-- TEXT PASSAGE follows --

# Diffusion and osmosis

## Diffusion

Simple diffusion is known as the random movement of solute molecules in a solvent tending towards an equilibrium (evenly-distributed) state, a better way to understand this is that diffusion is a type of passive transport where the net movement of molecules of a solute from a region of greater concentration move to a region of lower concentration.

### Rate of Diffusion

The rate of Diffusion (J) is proportional to the concentration gradient over distance x (membrane thickness) $J\propto {\frac {dc}{dx}}$

Rate of diffusion is independent of diffusion of other substances although it is related to

• Physical properties of solute and solvent molecules (e.g. size, electric charge)
• temperature
• electric field

Diffusion of a solute is rapid over short distances, although the membrane is a selective barrier to diffusion and the concentration gradient lies within the membrane barrier. To truly understand the mechanism of diffusion it must be described quantitatively as Fick's Law of Diffusion

#### Fick's Law of Diffusion

From a biological perspective Fick's First law $J=-D{\frac {\partial \phi }{\partial x}}$  gave rise to the Formula $J={P\cdot A\cdot (c_{2}-c_{1})}\,\!$

• J = the rate of diffusion (mol/sec)
• P = the permeability coefficient of solute across membrane (m/sec)
• A = membrane area (m2)
• C2-C1 = The concentration difference often termed $\Delta c$

J is also related to the diffusion coefficient in the membrane (D),$\Delta c$  within the membrane and the membrane thickness (x) and can be calculated by means of this equation

$J={D\cdot A\cdot \left({\frac {\Delta c_{m}}{x}}\right)}\,\!$

The Diffusion coefficient has various factors contributing to it and can be calculated using the formula $D={\frac {R\cdot T}{(6\pi \cdot \eta \cdot r)}}$

• R = Gas constant (8.3 J/K.mol)
• T = Absolute temperature (K)
• η = Viscosity of barrier
• r = Radius of diffusing molecule

The hydrophobic lattice structure of the bilayer acts like a viscous molecular "sieve" , also values for P and D are specific for membrane AND diffusing molecules. The solute concentration within a membrane depends on Kp. Kp is the lipid-water coefficient and is described as

$K_{p}={\frac {\Delta C_{m}}{\Delta C}}$ .

-- TEXT PASSAGE concluded --
-- DATASET ENTRIES follows --

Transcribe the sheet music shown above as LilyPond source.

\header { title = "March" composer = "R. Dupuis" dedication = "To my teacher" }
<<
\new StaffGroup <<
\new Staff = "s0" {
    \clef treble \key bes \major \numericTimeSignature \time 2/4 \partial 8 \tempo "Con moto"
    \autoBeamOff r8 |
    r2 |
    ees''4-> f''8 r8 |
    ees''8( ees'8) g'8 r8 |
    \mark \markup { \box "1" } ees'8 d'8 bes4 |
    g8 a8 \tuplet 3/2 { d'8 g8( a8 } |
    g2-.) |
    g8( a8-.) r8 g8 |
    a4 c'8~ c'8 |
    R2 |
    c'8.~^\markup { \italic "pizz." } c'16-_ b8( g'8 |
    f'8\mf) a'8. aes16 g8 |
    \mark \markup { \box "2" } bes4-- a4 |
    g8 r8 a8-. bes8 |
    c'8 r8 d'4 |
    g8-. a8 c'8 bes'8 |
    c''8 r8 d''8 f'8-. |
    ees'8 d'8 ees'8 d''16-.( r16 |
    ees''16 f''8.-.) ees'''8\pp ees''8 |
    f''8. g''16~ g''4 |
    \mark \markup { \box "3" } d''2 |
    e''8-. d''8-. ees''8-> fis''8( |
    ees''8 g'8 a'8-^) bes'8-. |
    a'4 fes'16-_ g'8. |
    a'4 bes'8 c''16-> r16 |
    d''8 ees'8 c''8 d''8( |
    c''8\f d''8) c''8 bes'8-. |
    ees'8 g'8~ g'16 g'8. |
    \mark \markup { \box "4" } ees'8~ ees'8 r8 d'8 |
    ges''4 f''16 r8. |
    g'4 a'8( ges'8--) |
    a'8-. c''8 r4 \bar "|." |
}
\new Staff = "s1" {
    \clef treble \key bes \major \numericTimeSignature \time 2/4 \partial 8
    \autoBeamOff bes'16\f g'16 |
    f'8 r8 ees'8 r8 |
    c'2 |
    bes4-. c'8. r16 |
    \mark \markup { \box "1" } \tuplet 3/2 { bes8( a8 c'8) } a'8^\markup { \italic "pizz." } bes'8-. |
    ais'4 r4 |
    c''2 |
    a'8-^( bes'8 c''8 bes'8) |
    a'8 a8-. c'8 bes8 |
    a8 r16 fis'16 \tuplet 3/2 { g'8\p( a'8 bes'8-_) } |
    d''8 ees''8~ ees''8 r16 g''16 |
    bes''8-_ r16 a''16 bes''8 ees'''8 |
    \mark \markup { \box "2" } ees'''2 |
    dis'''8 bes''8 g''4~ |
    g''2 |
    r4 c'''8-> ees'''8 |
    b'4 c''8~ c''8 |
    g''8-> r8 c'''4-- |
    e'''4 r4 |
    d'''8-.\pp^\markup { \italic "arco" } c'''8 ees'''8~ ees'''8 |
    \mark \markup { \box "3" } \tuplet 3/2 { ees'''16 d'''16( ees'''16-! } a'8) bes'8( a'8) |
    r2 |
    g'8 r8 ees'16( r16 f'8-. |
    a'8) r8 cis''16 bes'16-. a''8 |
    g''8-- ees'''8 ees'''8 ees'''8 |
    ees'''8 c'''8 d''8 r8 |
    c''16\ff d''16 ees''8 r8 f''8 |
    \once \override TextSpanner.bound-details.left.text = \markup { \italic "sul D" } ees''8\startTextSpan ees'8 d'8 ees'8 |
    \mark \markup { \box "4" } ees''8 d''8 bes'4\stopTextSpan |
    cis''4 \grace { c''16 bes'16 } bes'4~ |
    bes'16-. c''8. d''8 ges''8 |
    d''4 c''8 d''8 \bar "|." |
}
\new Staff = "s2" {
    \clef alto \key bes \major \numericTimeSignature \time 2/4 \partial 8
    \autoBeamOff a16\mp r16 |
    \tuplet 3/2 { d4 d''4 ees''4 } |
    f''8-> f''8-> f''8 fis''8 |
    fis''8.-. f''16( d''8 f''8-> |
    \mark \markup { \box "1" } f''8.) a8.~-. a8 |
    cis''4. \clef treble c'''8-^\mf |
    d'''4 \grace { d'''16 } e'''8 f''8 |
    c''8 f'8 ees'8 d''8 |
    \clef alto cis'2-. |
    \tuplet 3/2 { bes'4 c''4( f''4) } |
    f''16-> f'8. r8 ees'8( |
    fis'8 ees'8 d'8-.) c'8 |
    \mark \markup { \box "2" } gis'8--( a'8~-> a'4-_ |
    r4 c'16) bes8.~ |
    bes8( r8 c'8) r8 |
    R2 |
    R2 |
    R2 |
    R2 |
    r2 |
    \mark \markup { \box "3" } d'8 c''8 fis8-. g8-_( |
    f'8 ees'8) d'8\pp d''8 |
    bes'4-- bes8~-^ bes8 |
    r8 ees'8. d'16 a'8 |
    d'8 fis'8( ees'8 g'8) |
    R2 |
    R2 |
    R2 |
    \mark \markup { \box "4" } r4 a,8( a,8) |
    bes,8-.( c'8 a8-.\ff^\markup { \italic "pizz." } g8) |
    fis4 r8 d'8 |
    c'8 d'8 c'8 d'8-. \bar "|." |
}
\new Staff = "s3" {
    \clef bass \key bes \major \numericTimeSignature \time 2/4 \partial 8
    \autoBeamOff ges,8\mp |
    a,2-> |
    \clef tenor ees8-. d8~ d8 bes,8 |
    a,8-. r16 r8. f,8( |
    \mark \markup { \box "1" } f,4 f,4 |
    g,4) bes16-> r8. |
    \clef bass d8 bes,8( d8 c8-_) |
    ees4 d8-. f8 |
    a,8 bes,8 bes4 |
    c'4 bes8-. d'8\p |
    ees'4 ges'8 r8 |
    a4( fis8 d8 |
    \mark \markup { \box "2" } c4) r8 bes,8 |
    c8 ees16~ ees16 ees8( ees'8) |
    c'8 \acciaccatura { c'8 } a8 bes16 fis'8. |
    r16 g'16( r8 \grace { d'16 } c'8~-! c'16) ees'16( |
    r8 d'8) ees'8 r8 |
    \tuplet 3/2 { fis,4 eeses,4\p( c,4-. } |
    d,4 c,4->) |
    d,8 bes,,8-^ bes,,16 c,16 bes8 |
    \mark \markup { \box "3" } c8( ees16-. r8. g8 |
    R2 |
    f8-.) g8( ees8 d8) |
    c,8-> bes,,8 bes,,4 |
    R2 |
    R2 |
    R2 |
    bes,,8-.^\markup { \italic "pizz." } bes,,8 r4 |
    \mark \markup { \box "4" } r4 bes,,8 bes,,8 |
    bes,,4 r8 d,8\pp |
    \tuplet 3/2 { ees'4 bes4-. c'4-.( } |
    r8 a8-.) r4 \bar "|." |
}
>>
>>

-- DATASET ENTRIES concluded --

* ACTION ITEM
Write out the part of the passage on diffusion that starts at "Diffusion of a" and ends at "membrane area (m2)".

* ANSWER BOX
Diffusion of a solute is rapid over short distances, although the membrane is a selective barrier to diffusion and the concentration gradient lies within the membrane barrier. To truly understand the mechanism of diffusion it must be described quantitatively as Fick's Law of Diffusion

#### Fick's Law of Diffusion

From a biological perspective Fick's First law $J=-D{\frac {\partial \phi }{\partial x}}$  gave rise to the Formula $J={P\cdot A\cdot (c_{2}-c_{1})}\,\!$

• J = the rate of diffusion (mol/sec)
• P = the permeability coefficient of solute across membrane (m/sec)
• A = membrane area (m2)